Unease at Malaysia's megadam

By Nick Easen

CNN

KUCHING. Malaysia - As the dam rises on Sarawak's controversial $2.4 billion Bakun hydro-electric project so does the concern.

In total 11,000 people, most of them from native tribes, are on the move from Malaysia's biggest infrastructure project in a resettlement scheme that they say is a recipe for poverty.

As the first stage of construction pounds the Rajang River under a sea of silt and rubble the displaced communities wonder if or when the promised dam jobs will materialize.

When an area of forestland equal to Singapore is committed to a watery grave the local people hope their new livelihoods will not go the same way.

Compensation for ancestral lands is not enough say villagers.

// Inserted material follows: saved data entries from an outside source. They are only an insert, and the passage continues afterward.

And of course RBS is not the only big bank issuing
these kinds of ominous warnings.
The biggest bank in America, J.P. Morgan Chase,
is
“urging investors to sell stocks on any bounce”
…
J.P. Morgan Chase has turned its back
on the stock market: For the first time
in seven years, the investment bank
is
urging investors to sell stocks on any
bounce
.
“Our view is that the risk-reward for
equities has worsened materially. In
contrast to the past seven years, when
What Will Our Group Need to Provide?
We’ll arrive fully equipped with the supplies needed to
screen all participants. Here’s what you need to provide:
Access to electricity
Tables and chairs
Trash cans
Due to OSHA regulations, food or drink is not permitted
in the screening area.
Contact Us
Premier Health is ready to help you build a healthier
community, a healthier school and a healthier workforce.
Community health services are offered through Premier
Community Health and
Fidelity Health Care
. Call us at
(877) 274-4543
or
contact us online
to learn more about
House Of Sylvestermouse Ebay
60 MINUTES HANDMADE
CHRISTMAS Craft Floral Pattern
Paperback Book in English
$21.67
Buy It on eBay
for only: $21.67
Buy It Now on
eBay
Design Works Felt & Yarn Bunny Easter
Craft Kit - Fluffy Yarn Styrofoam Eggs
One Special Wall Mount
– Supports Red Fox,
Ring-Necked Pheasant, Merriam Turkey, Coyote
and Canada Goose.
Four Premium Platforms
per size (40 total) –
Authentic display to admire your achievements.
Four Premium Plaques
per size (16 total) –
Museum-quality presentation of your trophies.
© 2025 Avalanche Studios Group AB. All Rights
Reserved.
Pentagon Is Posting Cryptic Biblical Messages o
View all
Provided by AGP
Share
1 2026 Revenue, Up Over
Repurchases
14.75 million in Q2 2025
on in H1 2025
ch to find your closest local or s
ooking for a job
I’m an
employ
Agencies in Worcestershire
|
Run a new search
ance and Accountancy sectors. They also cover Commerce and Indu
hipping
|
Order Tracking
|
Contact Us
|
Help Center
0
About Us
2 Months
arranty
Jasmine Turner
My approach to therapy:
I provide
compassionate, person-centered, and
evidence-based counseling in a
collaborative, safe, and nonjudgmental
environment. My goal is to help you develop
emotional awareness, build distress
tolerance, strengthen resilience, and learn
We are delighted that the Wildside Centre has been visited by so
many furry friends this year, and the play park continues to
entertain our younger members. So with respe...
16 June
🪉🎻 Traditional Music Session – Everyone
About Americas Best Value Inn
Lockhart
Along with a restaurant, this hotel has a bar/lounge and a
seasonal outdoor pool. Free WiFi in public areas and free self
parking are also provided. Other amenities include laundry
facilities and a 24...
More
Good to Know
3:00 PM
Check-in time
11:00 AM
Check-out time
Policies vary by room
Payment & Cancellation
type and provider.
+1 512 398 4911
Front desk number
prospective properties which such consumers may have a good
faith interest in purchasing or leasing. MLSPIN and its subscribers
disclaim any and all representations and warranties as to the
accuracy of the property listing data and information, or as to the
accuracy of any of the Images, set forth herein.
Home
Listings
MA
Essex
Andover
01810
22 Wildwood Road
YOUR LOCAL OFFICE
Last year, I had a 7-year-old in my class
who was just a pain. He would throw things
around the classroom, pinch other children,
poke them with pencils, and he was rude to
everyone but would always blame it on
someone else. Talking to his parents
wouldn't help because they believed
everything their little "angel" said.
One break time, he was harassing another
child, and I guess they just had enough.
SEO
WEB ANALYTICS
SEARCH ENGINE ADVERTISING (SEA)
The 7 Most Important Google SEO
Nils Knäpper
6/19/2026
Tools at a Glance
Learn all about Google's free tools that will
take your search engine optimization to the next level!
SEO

Many face debts accumulated in the move to small plots, a world away from their previous lives of fishing, hunting and farming.

The government says that when the main civil works contract is started in the first quarter of next year things will change.

A boom in the town of Bakun, they say, will directly benefit villagers and electricity supplied to Sarawak, Brunei and Kalimantan will bring in earnings and drive the local economy.

Yet opposition by environmentalists is high for the Bakun dam, not only for its huge federal price tag and a potential oversupply of electricity, but its effect on the local ecology and its people.

Such matters have not dampened the enthusiasm of government officials and overseas construction companies currently bidding for the project to be completed by 2005.

A necessary development?

Shelved in 1997 in the wake of the Asian financial crisis, Bakun's 2,400-megawatt facility is a scaled-down version of the original civil works project.

The original dam would have supplied electricity to peninsular Malaysia by an underwater cable.

The government revived the project in February after concerns that reserves in the power industry were falling below 30 percent.

Yet critics say that Malaysia's power utility Tenaga is canceling independent power contracts due to oversupply.

Over the last 10 years Malaysian Prime Minister, Dr Mahathir Mohamad and his government have fought a continual battle with environmentalists and non-governmental organizations, who say the Bakun dam is yet another unnecessary monument to the country's development.

In turn Mahathir has accused the dam's critics of blocking development for their own political agendas.

In the past Malaysia has been host to other controversial massive infrastructure projects with mixed track records.

The multi-billion dollar Kuala Lumpur Airport has yet to live up to expectations as a regional hub.